■ **Task**: Pull out all lines from the listing below in which the word "selecteren" appears.

■ **Data provided**:
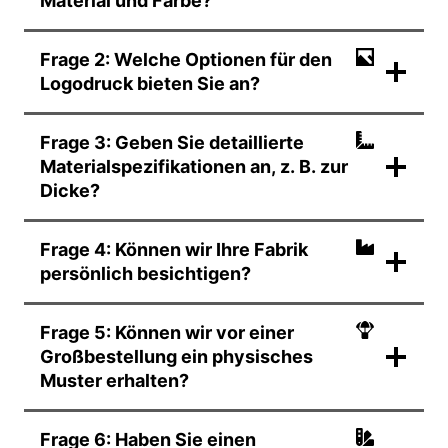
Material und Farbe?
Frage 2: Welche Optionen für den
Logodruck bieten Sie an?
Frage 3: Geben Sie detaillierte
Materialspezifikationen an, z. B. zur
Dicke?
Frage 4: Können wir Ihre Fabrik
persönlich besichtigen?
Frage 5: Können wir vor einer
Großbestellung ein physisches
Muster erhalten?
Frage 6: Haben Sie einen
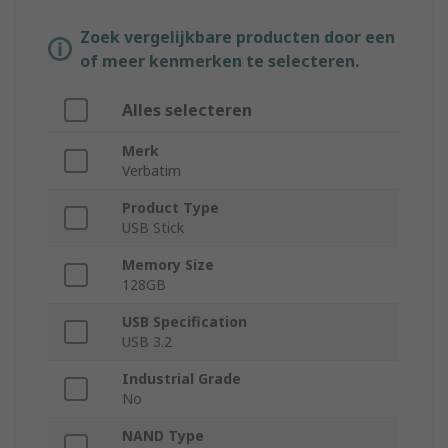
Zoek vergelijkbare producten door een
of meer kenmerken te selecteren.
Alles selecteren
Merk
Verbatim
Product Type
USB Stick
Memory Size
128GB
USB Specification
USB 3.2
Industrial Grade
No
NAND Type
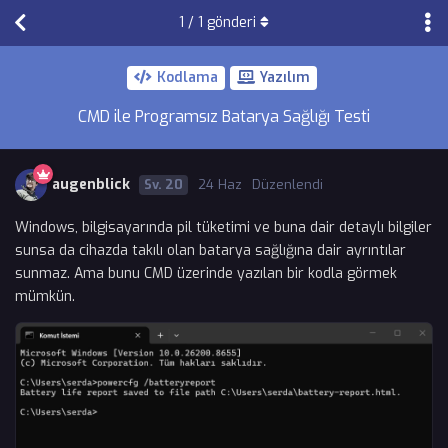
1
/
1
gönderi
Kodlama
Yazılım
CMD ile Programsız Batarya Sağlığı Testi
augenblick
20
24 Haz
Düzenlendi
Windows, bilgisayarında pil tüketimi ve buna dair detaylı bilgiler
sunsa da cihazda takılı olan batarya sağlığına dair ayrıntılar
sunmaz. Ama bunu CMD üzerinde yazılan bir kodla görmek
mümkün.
--
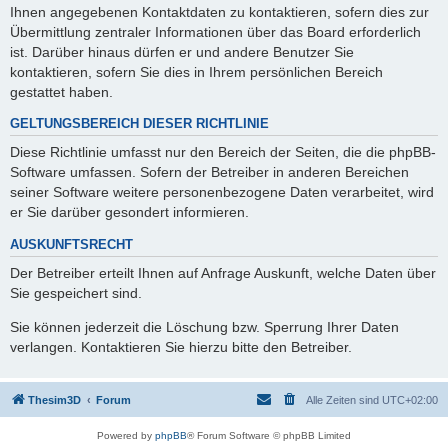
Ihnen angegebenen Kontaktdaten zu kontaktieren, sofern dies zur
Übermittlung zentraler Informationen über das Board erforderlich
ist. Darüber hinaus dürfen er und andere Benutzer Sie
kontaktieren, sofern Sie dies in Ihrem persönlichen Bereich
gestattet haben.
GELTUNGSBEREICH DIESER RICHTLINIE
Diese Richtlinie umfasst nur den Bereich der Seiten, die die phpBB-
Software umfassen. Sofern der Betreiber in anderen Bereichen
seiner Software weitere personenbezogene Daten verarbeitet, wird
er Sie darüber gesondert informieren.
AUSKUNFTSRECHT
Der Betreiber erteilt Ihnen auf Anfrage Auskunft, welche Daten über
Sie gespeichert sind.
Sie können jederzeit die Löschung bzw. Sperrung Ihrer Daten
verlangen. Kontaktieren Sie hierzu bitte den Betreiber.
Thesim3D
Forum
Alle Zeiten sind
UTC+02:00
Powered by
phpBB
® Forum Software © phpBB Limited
* * *
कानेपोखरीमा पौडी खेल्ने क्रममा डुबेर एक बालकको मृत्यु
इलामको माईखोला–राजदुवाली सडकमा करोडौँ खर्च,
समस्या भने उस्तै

■ **Reply**:
of meer kenmerken te selecteren.
Alles selecteren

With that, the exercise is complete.